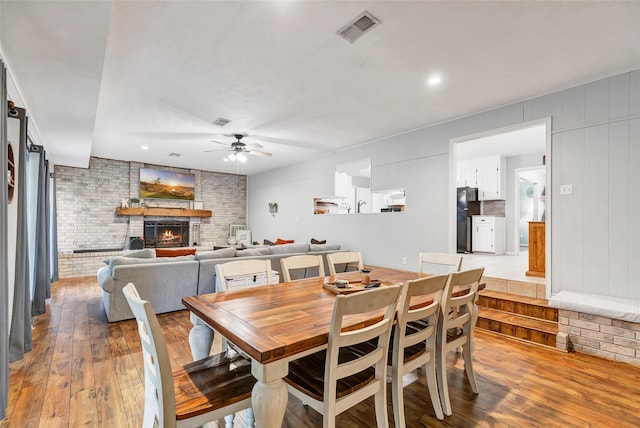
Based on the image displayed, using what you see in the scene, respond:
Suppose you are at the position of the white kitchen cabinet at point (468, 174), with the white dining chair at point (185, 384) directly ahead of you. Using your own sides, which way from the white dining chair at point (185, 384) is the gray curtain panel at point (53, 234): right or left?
right

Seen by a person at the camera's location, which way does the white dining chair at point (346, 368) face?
facing away from the viewer and to the left of the viewer

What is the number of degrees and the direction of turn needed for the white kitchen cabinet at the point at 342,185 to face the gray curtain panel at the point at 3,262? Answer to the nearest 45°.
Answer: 0° — it already faces it

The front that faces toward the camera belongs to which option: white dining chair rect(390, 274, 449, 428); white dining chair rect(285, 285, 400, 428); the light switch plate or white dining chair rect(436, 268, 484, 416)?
the light switch plate

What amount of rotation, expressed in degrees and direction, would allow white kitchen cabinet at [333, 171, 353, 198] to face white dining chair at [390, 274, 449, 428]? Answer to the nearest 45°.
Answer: approximately 45° to its left

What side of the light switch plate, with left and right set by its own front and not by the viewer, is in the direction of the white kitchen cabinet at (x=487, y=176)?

━━━━━━

Activity => Reproduce all of the records above word for word, leaving out the pictures.

Worked solution =>
Based on the image displayed, using what you see in the scene, respond:
Suppose you are at the position of the white kitchen cabinet at point (468, 174), with the white dining chair at point (185, 384) directly ahead of you. Using your own sides, which way from the white dining chair at point (185, 384) is the gray curtain panel at point (53, 234): right or left?
right

Seen by a person at the camera's location, which way does the white dining chair at point (346, 368) face?
facing away from the viewer and to the left of the viewer

What is the number of degrees and the direction of turn needed for the white kitchen cabinet at the point at 342,185 to face the gray curtain panel at the point at 3,262? Answer to the nearest 45°.
Answer: 0° — it already faces it

The front that faces toward the camera belongs to which option: white dining chair rect(390, 274, 449, 428); white dining chair rect(285, 285, 400, 428); the light switch plate or white dining chair rect(436, 268, 484, 416)?
the light switch plate

What amount of rotation, expressed in degrees and direction, would allow white kitchen cabinet at [333, 171, 353, 198] to face white dining chair at [390, 274, 449, 428]? Answer to the nearest 45°.
Answer: approximately 45° to its left

What side of the light switch plate, with left and right set by its own front and not by the viewer, is in the direction of the white kitchen cabinet at (x=487, y=176)?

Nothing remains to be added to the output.